Бывает, что родители не замечают, не видят сложностей, думая, что они для ребенка делают все возможное. Был звонок от родителя, чей ребенок отлично учится в школе и посещает еще девять кружков. Социального общения нет, потому что семья живет в закрытом коттеджном поселке. И вроде бы все замечательно, но вот он вступил в группу, начал говорить о смерти… Родители сначала пытались открещиваться от проблемы: все же замечательно, тысяча и один кружок, учится на пятерки, зачем ему эти киты? Признавать свои ошибки вообще нелегко. Но чувство вины все равно присутствует, хоть и глубоко: может быть, я что-то делаю не так, может быть, надо поменять свой способ воспитания, умерить свои амбиции? В данном случае разговор пришел к тому, что группа для ребенка была единственным местом, где он мог общаться на любые интересные ему темы и его там поощряли.

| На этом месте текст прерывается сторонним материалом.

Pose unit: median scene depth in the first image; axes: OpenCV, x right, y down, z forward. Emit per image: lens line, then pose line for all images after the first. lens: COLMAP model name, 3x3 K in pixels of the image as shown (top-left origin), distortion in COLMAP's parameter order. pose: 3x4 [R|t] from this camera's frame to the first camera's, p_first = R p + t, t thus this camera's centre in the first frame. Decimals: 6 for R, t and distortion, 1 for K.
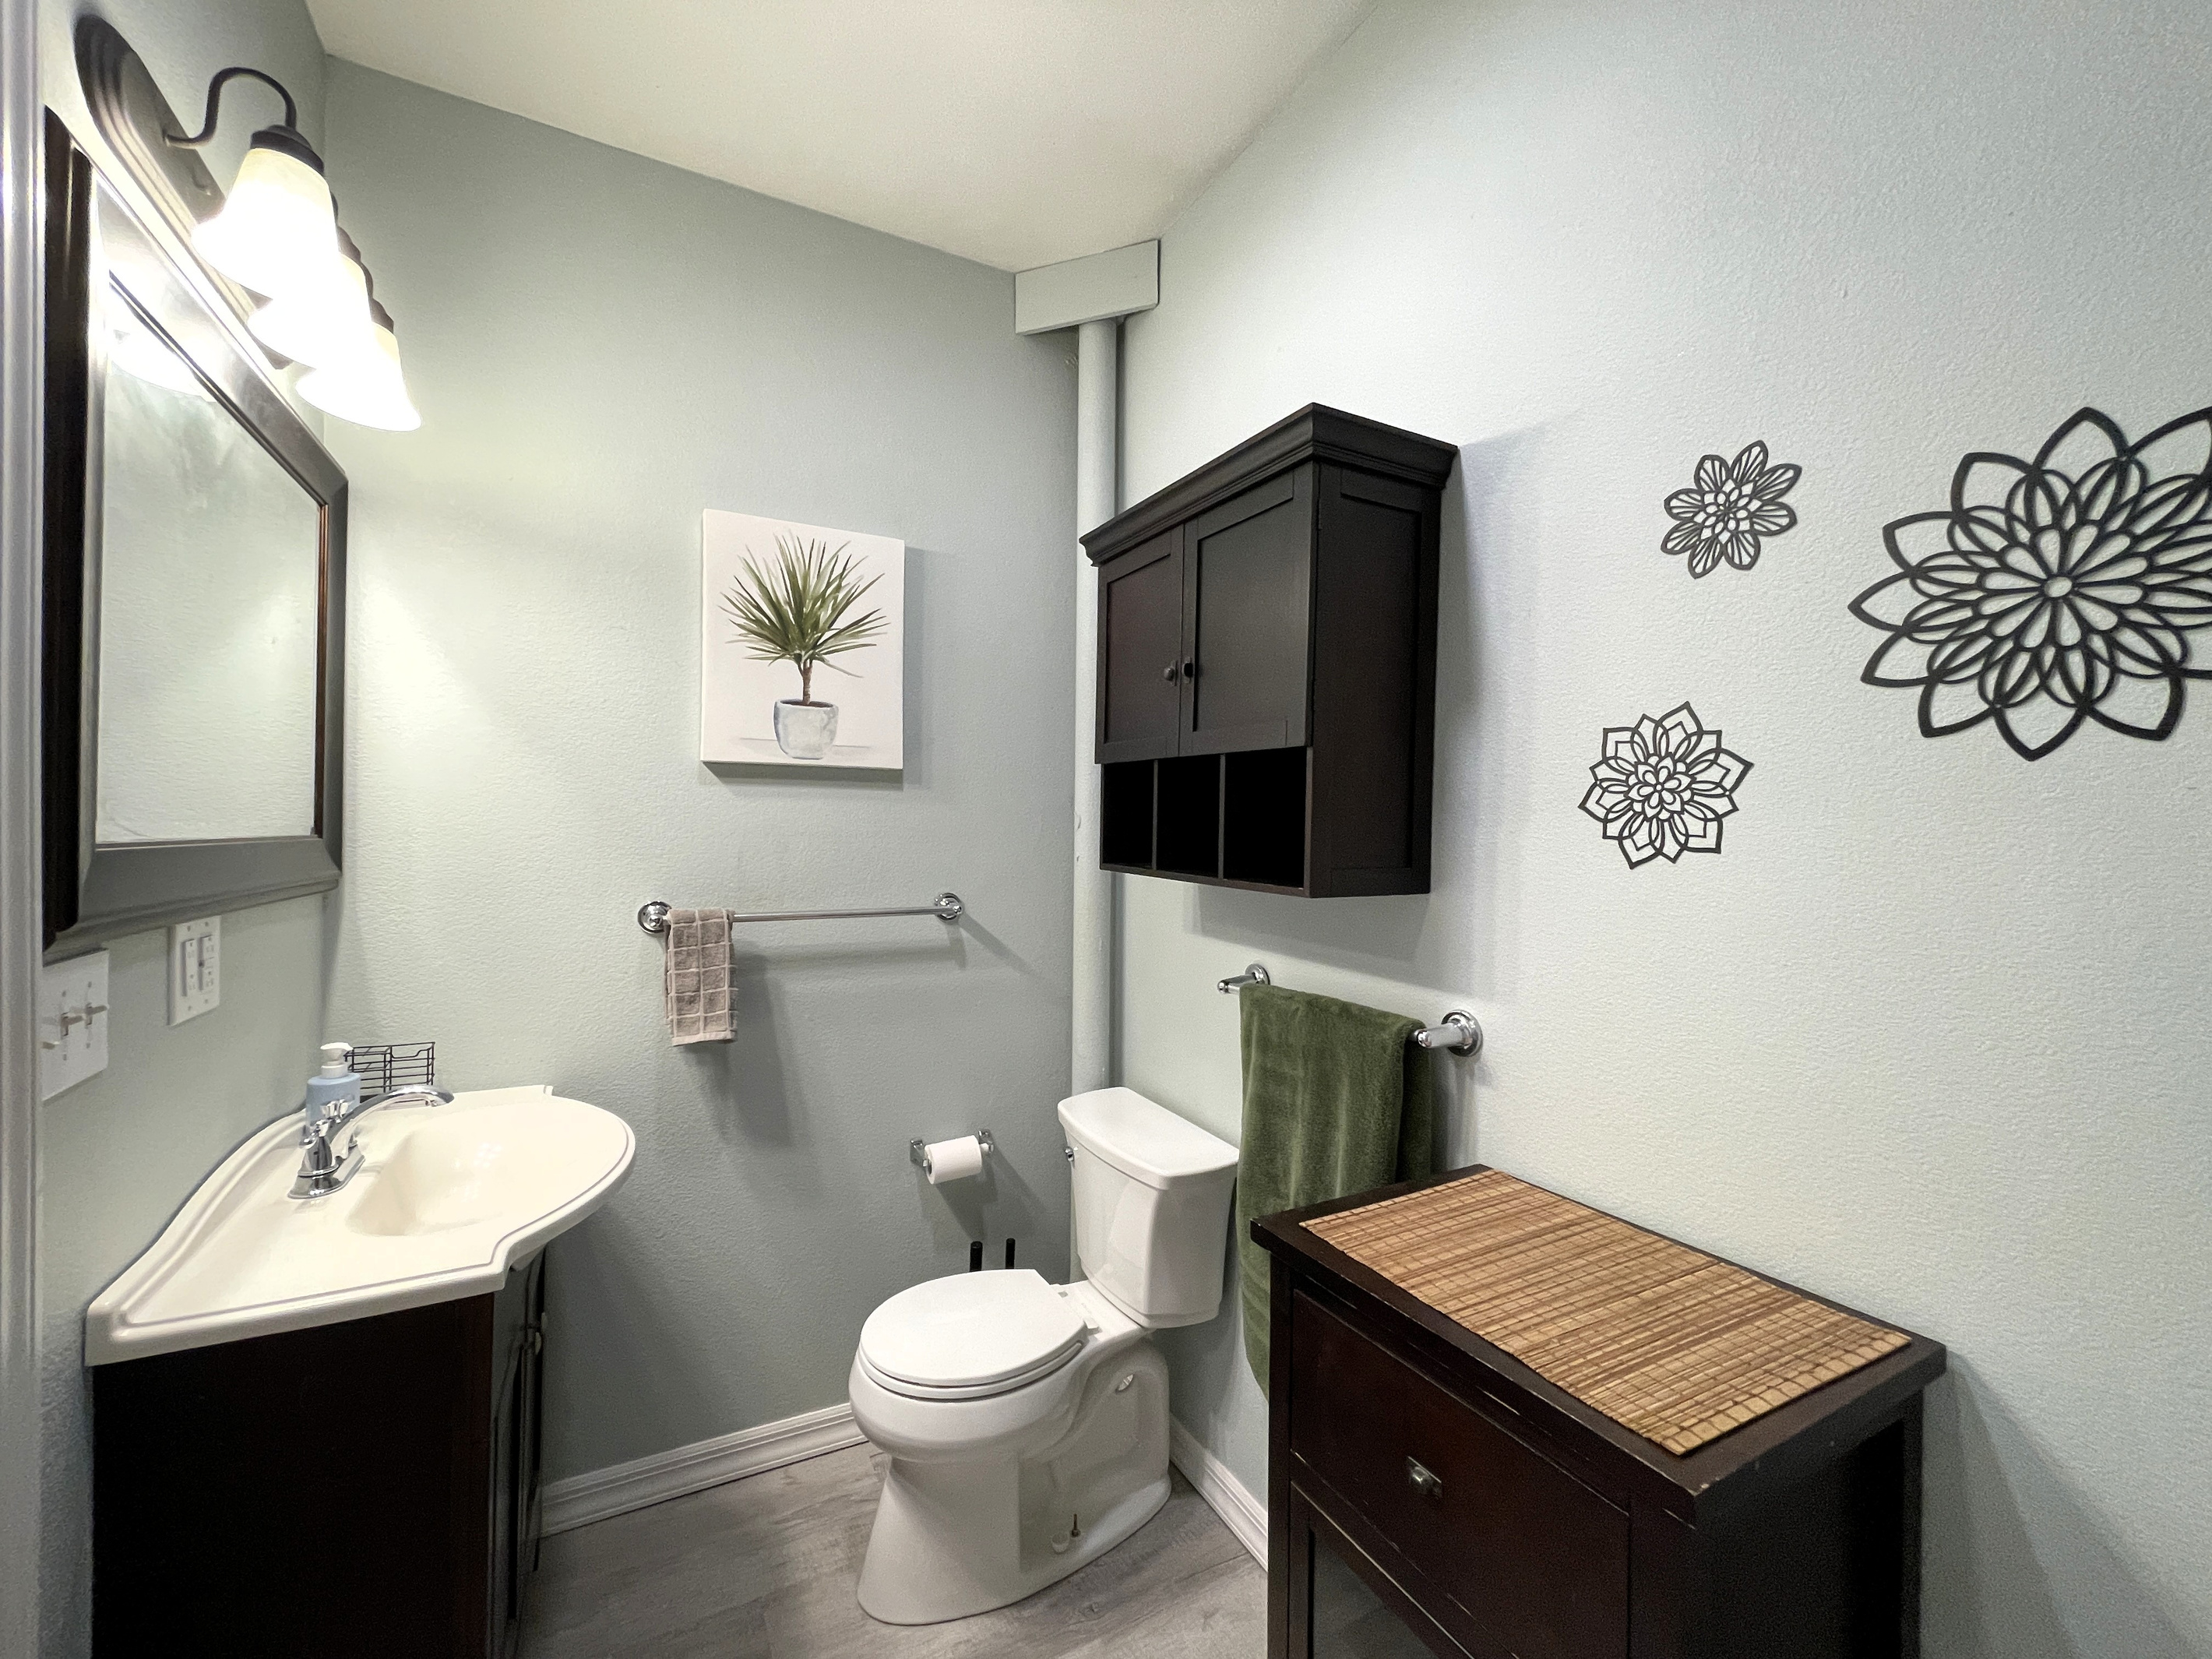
lens RADIAL K [[919.5, 0, 1105.5], [0, 919.5, 833.7], [0, 0, 1]] dist [0.001484, 0.000643]
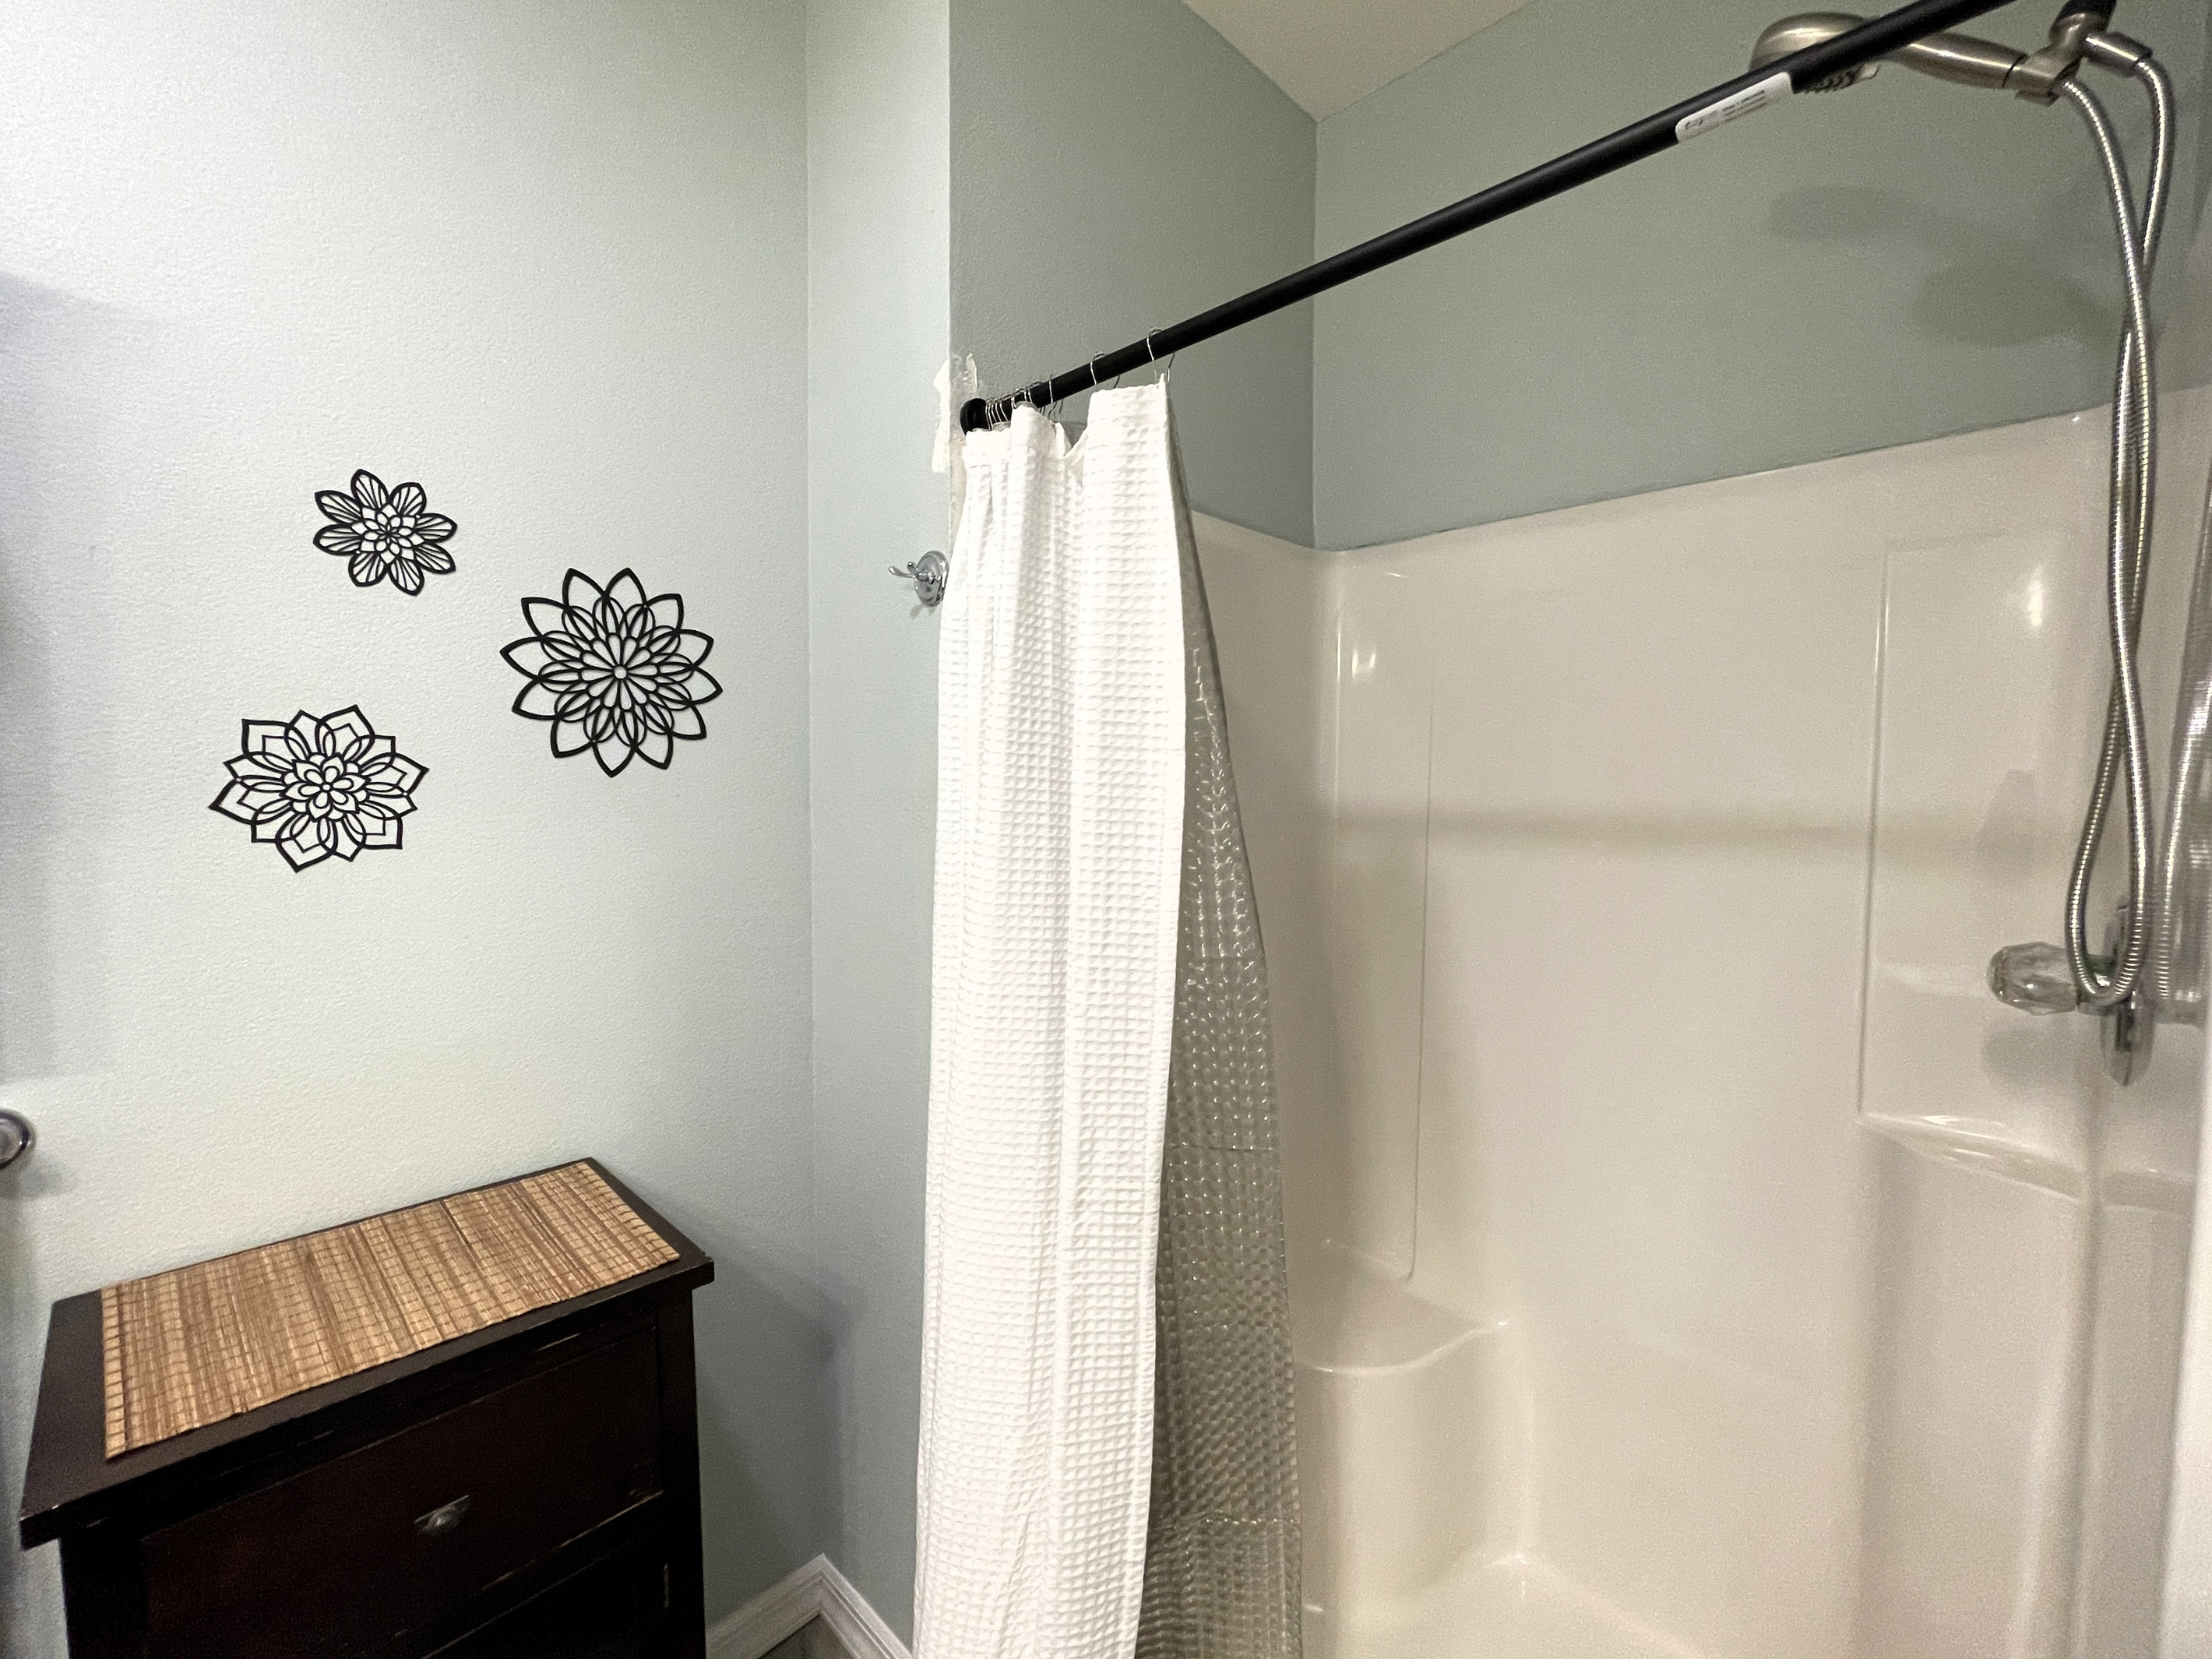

Дети помладше звонят со страхами. Посмотрел ужастик с братом, и теперь кажется, что повсюду чудовища. Сейчас популярно «Оно», и я не удивлюсь, если будет миллион звонков по поводу того, что где-нибудь сидит клоун и ждет с этим шариком. А однажды один из родителей позвонил и сказал, что у ребенка появился страх, что за ним кто-то наблюдает, вроде бы мужчина. Когда мы начали выяснять подробности, оказалось, что у ребенка недавно умер дедушка, его не взяли на похороны и объяснили, что дедушка теперь на небесах и смотрит на тебя сверху. У детей очень конкретное мышление. Ребенку начал чудиться мужчина в темных углах.

Подростки звонят с переживаниями, которые нам могут показаться несерьезными. «У меня подружка взяла списать, а когда нас учитель поймал, она сказала, что это она дала списать. А еще она с моим парнем встречается, увела, а за глаза называет меня дурой. Но вот она моя лучшая подружка. Не знаю, как поступить». Но это важно. В этом возрасте подростки определяют для себя, что такое дружба, верность, честь, любовь, справедливость. И нет смысла говорить: «Найди себе другую подругу». Психолог через наводящие вопросы проясняет, чего же хочет абонент. Вот лучшая подружка совершает такие действия. Что ты чувствуешь в этот момент? А что для тебя дружба? То, что происходит сейчас, — дружба? А как ты хочешь изменить ситуацию?

Из относительно новых тем — шантаж в соцсетях. Звонят девочки, которые познакомились с кем-то, выслали фото в голом виде. И человек их теперь шантажирует: просит фото в новом ракурсе или видео. Откажешься — все твои друзья получат эти фотографии (прикладывается скриншот списка друзей). Публичный позор очень пугает девочек. И они не знают, как быть, как рассказать родителям.

Розыгрыши тоже бывают, но обычно консультанты их хорошо чувствуют: начинаешь задавать уточняющие вопросы, и ребенок «сыплется». Порой таким способом дети отыгрывают травматичную ситуацию, которую надо пережить. Однажды нам несколько раз звонили дети, чтобы рассказать, что они убили кота. Мусолили эту тему полдня. В какой-то момент консультант спросил, что у них произошло, откуда такие жестокие подробности. И выяснилось, что они утром увидели сбитого кота. Большая компания, открыто показать слабость, испуг нельзя, а осмыслить ситуацию нужно. Смех — это нормальная реакция, бывает такое, что в стрессовой ситуации ты смеешься, а не плачешь. Консультант посочувствовал, сказал, что принять смерть довольно сложно и думать о ней страшно. Озвучил их переживания и возможные эмоции, объяснил, что яркая реакция на такое событие — это нормально. У детей спало эмоциональное напряжение, тема перестала быть волнующей, и звонки прекратились.